8th February 2021

I spent yesterday being exceptionally lazy, in a profound counter demonstration to the obsessive worship of athletes that occurs uniformly throughout the nation every Superbowl Sunday, or indeed any other major televised sporting event. Being a lifetime sporting fan and competitor this might seem somewhat contrary, but actually indicates a love of the ethos of sport over pure rampant commercialization.
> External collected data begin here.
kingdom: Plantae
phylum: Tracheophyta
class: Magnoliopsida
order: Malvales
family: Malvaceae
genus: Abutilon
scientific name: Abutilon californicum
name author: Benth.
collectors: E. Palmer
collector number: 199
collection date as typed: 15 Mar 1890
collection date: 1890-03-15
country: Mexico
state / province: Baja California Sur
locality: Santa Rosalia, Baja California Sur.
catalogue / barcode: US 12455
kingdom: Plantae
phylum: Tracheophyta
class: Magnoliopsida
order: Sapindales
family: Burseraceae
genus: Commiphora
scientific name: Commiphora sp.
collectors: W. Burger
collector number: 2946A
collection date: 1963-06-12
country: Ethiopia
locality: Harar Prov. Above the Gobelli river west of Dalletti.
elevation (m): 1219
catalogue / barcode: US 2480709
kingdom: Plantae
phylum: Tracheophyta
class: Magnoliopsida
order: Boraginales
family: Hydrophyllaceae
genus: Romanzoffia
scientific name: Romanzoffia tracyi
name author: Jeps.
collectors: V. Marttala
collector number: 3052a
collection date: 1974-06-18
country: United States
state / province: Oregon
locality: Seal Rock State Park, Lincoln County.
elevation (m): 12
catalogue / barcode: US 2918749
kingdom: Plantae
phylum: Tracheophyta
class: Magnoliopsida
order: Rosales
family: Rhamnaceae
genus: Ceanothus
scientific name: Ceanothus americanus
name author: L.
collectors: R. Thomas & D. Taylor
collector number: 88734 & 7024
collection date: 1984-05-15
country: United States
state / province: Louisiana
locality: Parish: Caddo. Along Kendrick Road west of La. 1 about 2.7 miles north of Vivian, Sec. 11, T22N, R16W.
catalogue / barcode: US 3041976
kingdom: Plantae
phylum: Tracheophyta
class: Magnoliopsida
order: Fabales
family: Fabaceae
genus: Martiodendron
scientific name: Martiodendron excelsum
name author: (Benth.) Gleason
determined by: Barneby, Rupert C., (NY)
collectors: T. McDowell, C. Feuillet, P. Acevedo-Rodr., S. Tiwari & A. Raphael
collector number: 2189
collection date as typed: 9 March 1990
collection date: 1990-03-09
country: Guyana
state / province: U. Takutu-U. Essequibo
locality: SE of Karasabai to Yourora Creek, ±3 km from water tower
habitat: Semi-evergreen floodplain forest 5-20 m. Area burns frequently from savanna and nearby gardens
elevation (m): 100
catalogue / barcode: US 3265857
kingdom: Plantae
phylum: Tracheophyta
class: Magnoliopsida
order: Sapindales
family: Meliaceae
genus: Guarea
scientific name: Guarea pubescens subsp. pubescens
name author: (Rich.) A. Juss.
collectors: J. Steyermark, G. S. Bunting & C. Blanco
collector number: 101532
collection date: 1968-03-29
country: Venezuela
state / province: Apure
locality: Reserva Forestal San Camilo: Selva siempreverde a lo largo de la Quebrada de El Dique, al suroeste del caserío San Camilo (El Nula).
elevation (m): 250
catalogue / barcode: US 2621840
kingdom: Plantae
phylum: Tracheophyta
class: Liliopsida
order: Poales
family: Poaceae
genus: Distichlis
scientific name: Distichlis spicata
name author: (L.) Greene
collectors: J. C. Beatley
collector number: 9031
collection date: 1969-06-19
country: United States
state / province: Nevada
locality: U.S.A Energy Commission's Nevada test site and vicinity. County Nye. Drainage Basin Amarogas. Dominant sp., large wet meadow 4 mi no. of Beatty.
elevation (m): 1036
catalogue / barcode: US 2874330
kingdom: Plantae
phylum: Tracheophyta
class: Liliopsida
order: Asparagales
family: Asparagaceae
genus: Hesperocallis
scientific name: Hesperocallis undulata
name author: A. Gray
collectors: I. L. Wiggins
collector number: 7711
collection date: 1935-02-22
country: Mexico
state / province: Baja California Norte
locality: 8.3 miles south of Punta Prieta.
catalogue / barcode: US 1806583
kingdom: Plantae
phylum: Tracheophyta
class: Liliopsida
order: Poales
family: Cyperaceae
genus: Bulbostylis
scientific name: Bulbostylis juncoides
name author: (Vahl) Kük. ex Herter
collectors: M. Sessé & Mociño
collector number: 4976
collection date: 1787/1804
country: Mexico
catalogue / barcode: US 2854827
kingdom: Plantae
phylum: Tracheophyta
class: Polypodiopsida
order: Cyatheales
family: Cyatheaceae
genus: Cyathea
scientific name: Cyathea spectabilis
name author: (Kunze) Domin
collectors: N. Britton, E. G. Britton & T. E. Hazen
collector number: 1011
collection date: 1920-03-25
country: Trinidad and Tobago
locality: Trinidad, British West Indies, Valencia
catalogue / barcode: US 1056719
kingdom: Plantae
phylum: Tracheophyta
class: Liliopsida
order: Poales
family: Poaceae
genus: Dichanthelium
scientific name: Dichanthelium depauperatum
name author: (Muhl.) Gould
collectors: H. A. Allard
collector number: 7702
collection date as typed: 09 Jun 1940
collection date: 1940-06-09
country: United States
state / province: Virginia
When I first became involved with sporting events the players where almost invariably divided into two categories, amateurs, and players. In modern parlance it would be assumed that the players would be the superior of the two groupings, where as in fact in older times the amateurs were almost surely the better performers. The designations had nothing to do with ability, but all to do with finances, players were professionals, paid for their services, amateurs took part purely for the love of the game. Professional sports were considered but a breeding ground for illegal gambling, rife with irregularity and criminal fixing, amateur sports were above such machinations, regulated strictly to negate financial malpractice, indeed the worst punishment an amateur could suffer was to be declared a professional and thereby barred from almost all major competitive sport. It is worth remembering that the Olympic games, that pinnacle of sporting festivals, strictly disallowed professional inclusion till the late nineteen eighties, but some thirty years ago.

Naturally, this strange phenomenon of split events, of dual roles of honor, led to many strange compromises and most intricate avoidances. I personally remember playing in a rugby ‘league’ team, an entirely professional sports code, whose entire roster were employed under pseudonyms to avoid any politic repercussions. Many sports used a system known prosaically as ‘boot money’, a simple metaphor for the habit of leaving every players dirty boots near the changing room door whilst they were changing back into civies. Mysteriously, when the boots were later collected by the players they had surreptitiously been stuffed with banknotes.